The CFOs ranked a strong earnings history as the most positive signal, with 91 percent considering it to be important. Second, with 89 percent, was the use of a top underwriter. Committing to a long lockup was third, with 77 percent. Hiring a Big 4 accounting firm was next at 74 percent, followed by a large first-day price jump at 72 percent. The backing of a venture capitalist was rated the weakest positive signal with only 40 percent. This percentage, although not the ranking, was higher for the sub-sample of companies with VC-backing. Selling a large portion of the company, issuing warrants as part of the offering, and selling insider shares are all viewed as negative signals.
About the AuthorJason Draho is the author of the new book The IPO Decision: Why and How Companies Go Public. The book attempts to clarify how the IPO process actually works, and in the process separate fact from fiction, by imposing a logical structure on the most up-to-date IPO-related research. Topics covered include the optimal IPO mechanism ('book-building' vs auctions), the role of the underwriter in the primary and after-markets, analyst coverage, valuation, the timing of IPOs, the long-run performance of IPOs, and the financial, strategic and corporate governance benefits and costs of going public. The material is presented in a rigorous yet accessible manner and develops the intellectual foundation necessary for a constructive debate about reforming the IPO process.
James Brau and Stanley Fawcett, "Initial Public Offerings: An Analysis of Theory and Practice," Brigham Young University working paper, March 2004.

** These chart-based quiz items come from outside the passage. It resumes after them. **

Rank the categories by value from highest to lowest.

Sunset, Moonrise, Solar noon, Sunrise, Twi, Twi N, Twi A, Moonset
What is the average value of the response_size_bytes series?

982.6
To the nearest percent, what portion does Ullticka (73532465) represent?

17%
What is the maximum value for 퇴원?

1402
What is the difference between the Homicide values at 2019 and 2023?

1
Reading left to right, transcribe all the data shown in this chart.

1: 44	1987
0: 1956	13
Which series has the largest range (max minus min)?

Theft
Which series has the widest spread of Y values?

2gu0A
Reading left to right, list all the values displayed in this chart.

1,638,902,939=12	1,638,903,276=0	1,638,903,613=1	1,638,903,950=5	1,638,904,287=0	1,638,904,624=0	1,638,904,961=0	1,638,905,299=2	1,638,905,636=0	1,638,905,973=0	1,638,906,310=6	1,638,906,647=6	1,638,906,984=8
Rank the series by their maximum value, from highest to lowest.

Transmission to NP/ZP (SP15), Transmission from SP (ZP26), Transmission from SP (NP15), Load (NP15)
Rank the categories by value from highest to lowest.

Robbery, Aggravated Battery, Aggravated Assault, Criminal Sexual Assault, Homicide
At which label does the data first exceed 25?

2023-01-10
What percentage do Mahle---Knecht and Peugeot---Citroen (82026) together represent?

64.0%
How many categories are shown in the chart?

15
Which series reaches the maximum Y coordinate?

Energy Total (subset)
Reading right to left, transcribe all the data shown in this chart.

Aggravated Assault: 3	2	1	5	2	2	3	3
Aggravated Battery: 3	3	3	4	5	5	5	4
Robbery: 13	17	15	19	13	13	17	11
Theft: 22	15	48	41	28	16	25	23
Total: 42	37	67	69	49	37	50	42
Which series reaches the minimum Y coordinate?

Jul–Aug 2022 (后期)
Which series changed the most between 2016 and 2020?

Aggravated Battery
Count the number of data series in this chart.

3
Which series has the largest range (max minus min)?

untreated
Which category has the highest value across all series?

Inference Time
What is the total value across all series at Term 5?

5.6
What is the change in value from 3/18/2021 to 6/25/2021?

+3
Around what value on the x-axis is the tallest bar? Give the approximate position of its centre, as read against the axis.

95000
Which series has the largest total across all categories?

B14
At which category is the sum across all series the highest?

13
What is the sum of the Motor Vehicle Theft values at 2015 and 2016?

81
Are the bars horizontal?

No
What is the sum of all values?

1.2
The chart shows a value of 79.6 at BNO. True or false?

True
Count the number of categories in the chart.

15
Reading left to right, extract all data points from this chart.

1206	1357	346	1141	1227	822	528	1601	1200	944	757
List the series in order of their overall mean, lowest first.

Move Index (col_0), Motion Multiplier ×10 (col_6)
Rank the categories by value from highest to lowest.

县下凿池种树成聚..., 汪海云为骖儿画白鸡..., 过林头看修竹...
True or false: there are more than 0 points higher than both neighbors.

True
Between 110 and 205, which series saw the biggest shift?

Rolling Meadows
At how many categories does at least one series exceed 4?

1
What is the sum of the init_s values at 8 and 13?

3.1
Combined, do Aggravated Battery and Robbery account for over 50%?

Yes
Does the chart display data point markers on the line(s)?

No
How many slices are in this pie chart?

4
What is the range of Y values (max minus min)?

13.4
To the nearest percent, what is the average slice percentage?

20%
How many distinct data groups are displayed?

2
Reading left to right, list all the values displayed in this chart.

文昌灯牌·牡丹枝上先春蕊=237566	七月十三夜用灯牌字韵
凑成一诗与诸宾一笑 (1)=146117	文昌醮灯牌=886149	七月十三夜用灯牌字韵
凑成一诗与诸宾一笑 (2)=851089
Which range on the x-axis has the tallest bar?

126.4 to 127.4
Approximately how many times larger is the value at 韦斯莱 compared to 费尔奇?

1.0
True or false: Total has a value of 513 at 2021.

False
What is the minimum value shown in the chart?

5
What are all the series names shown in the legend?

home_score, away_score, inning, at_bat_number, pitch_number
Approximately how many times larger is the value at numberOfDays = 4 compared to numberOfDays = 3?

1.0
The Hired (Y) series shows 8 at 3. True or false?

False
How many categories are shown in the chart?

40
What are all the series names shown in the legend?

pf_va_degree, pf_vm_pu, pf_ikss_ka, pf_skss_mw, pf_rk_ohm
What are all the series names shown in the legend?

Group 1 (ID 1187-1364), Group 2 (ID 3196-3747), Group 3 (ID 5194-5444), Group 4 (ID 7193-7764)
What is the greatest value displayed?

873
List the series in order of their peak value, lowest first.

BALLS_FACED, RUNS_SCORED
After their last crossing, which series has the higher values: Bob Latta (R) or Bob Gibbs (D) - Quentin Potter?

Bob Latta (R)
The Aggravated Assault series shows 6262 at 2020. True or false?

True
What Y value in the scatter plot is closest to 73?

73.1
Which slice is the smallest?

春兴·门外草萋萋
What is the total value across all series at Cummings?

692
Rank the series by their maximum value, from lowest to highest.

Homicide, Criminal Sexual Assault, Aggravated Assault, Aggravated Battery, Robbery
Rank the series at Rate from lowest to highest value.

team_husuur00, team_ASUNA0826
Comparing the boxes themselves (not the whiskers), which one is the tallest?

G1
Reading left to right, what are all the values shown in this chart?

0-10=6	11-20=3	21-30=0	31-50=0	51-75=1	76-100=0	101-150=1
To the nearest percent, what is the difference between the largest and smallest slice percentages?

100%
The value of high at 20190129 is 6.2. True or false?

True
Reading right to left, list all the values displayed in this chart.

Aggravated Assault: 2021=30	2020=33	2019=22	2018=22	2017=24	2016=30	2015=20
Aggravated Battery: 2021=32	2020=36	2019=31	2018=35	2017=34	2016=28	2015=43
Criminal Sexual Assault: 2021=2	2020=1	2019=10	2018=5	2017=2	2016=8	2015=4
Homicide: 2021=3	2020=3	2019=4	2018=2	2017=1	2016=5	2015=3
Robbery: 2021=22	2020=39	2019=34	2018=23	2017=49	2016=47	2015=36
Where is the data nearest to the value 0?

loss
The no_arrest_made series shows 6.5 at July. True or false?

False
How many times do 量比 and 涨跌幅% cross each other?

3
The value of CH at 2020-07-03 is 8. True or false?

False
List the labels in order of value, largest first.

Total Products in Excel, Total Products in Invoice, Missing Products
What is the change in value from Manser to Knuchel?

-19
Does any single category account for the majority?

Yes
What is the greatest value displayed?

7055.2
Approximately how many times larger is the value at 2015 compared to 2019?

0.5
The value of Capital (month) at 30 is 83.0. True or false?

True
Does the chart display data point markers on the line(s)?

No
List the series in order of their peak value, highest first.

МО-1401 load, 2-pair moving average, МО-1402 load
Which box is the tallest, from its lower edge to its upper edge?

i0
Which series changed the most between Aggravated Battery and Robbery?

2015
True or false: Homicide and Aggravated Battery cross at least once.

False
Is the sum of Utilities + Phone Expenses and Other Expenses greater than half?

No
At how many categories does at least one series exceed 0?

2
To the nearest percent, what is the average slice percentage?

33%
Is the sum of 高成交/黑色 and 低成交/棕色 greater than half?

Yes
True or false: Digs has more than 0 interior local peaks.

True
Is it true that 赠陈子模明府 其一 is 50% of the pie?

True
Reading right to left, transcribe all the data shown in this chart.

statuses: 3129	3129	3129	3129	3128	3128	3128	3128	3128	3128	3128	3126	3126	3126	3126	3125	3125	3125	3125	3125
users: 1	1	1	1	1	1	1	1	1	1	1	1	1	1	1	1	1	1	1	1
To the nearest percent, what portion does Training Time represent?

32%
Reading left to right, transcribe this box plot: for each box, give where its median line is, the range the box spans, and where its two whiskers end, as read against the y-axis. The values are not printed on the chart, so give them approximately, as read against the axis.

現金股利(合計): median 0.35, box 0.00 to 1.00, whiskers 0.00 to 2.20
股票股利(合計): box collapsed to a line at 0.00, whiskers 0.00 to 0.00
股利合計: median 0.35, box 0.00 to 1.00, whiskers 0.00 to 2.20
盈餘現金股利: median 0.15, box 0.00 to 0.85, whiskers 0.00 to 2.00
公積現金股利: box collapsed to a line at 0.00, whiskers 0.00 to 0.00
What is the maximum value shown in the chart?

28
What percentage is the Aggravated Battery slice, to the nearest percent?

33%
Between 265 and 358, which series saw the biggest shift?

Questionnaires were sent to companies that were identified as either having successfully completed an IPO (340 addresses) or attempted and withdrew an IPO (179 addresses) sometime between January 2000 and December 2002. The CFOs of 1,266 private firms were contacted using the Dunn and Bradstreet's North American Million Dollar Database and Reference USA Database on the largest non-financial private firms. Overall, 366 CFOs provided usable surveys for a response rate of 18.8%. The number of respondents (response rate) for each category was as follows: 212 (16.7%) private, 87 (25.6%) successful and 37 (20.7%) withdrawn. The sample consisted of the following types of companies: manufacturing (35%), services (22%), wholesale trade (17%), retail trade (9%), transportation/communications (8%), construction (7%), mining (2%), and agriculture (1%).